━━ Текст

Ничего не поделаешь! Придется отменить смертную казнь! И палата начинает действовать.
Припомните, господа, что вчера еще вы считали отмену смертной казни утопическими и теоретическими бреднями, безумной фантазией. Припомните, что не раз уже делалась попытка привлечь ваше внимание к позорной телеге, к толстым веревкам и к гнусной ярко-красной машине. Странно, что все эти отвратительные атрибуты только теперь бросились вам в глаза.
Э! Что там докапываться! Не ради тебя же, народ, отменяем мы смертную казнь, а ради нас самих, депутатов, – ведь каждый из нас может стать министром! Мы не хотим, чтобы машина Гильотена покусилась на высшие классы. Мы предпочитаем сломать ее. Тем лучше, если это пойдет на пользу и остальным, но мы-то думали только о себе. Дворец Укалегона в огне. Надо тушить пожар. Надо немедленно упразднить палача и подчистить уголовный кодекс.
Вот каким образом примесь личных соображений извращает и марает лучшие общественные начинания. Это черная прожилка в белом мраморе; она тянется повсюду и каждый миг обнаруживается под резцом. В результате статую надо делать заново.

━━━━
━━ Извлечённые данные

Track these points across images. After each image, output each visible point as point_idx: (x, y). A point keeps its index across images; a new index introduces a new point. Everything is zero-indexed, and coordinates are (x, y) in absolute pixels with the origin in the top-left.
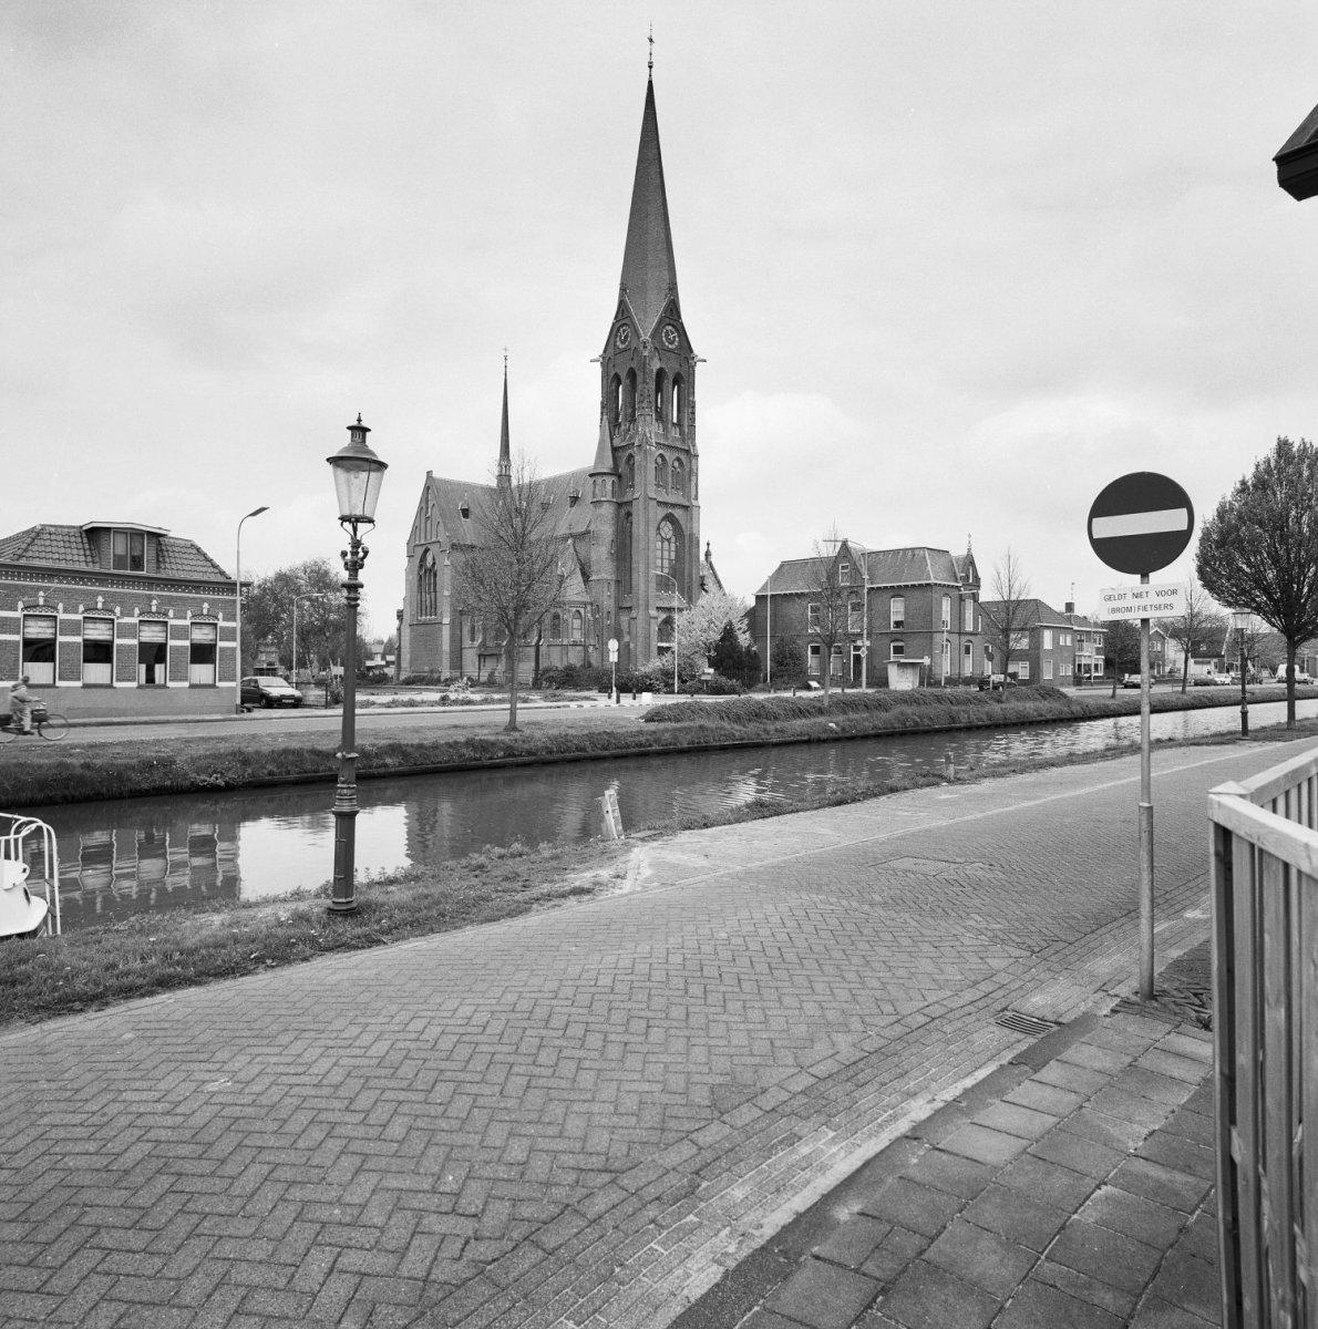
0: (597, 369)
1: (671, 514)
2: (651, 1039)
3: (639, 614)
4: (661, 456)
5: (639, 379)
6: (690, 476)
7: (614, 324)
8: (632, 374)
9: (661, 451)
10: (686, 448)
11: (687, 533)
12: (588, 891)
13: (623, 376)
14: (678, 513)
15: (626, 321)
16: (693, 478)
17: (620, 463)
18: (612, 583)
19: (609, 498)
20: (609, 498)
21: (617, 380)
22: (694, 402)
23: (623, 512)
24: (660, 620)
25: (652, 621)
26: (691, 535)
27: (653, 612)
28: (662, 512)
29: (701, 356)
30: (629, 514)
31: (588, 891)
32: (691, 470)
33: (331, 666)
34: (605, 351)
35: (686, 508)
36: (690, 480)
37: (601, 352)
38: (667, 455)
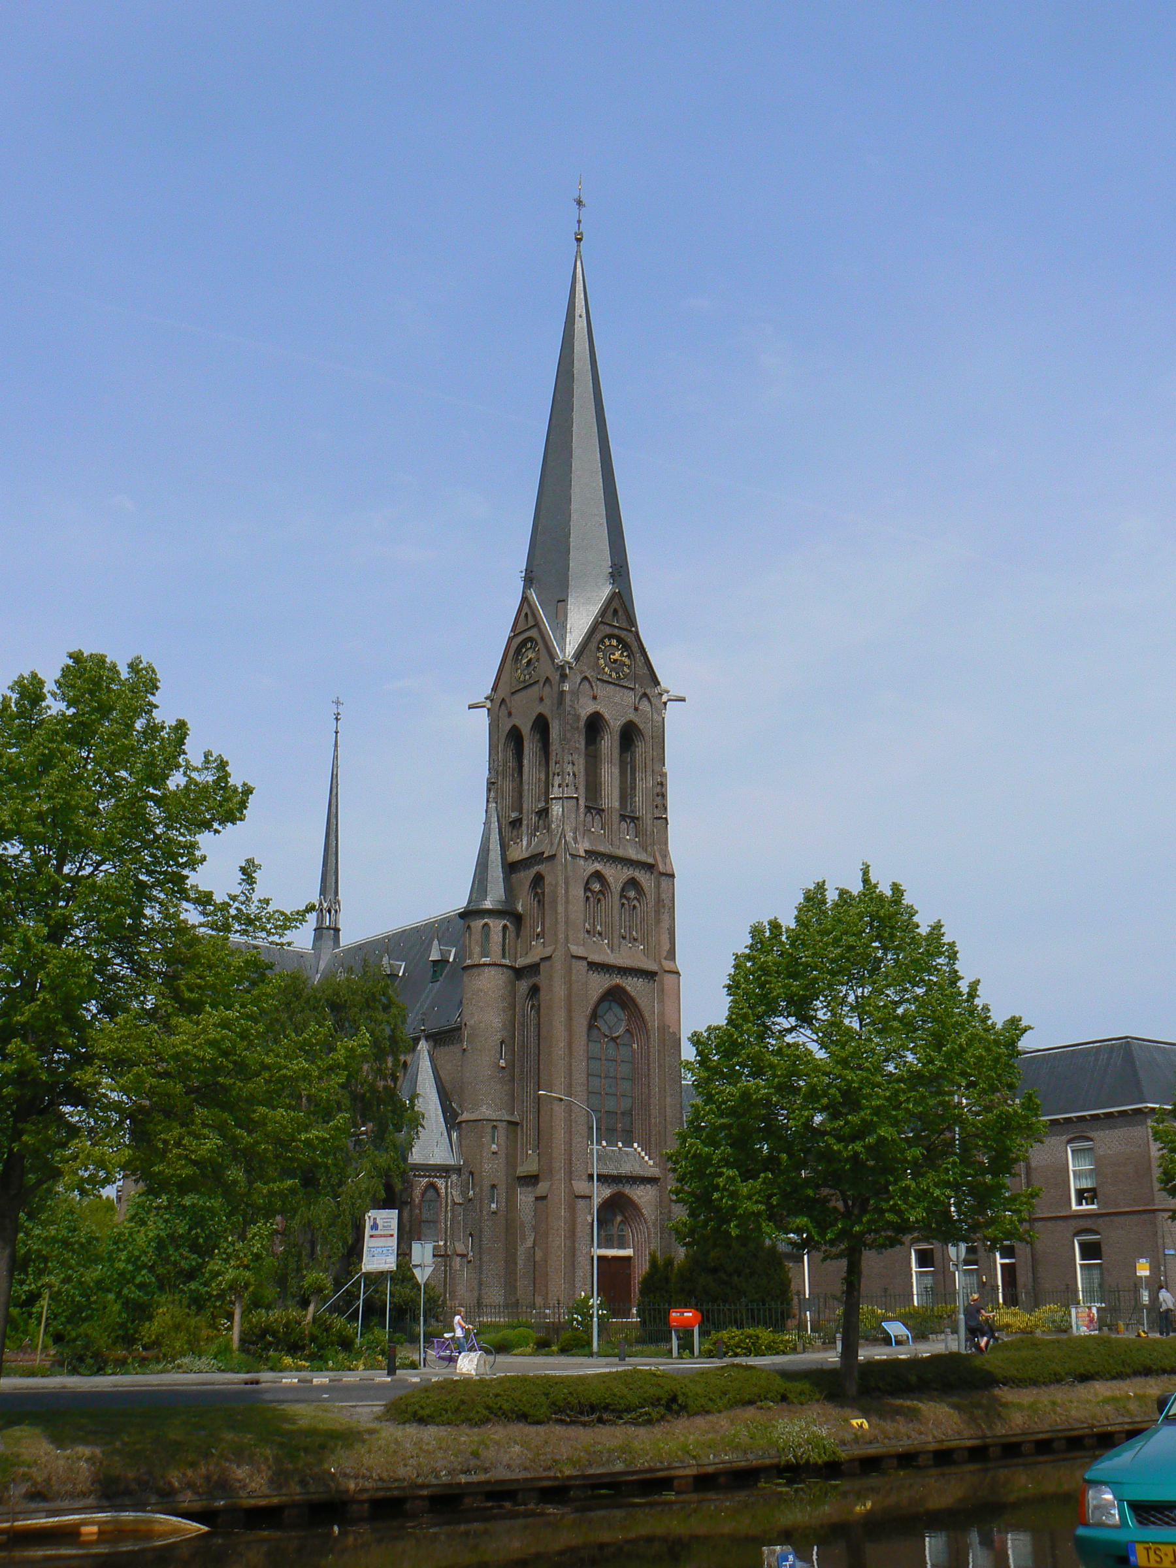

━━━━

■ Что сделать
(1) Перепишите без изменений фрагмент текста об отмене смертной казни, который начинается словами "Вот каким образом" и заканчивается словами "надо делать заново.".
(2) Что, согласно тексту об отмене смертной казни, депутаты предпочитают сделать с машиной Гильотена?

■ Ответы
(1)
Вот каким образом примесь личных соображений извращает и марает лучшие общественные начинания. Это черная прожилка в белом мраморе; она тянется повсюду и каждый миг обнаруживается под резцом. В результате статую надо делать заново.

(2) Сломать её.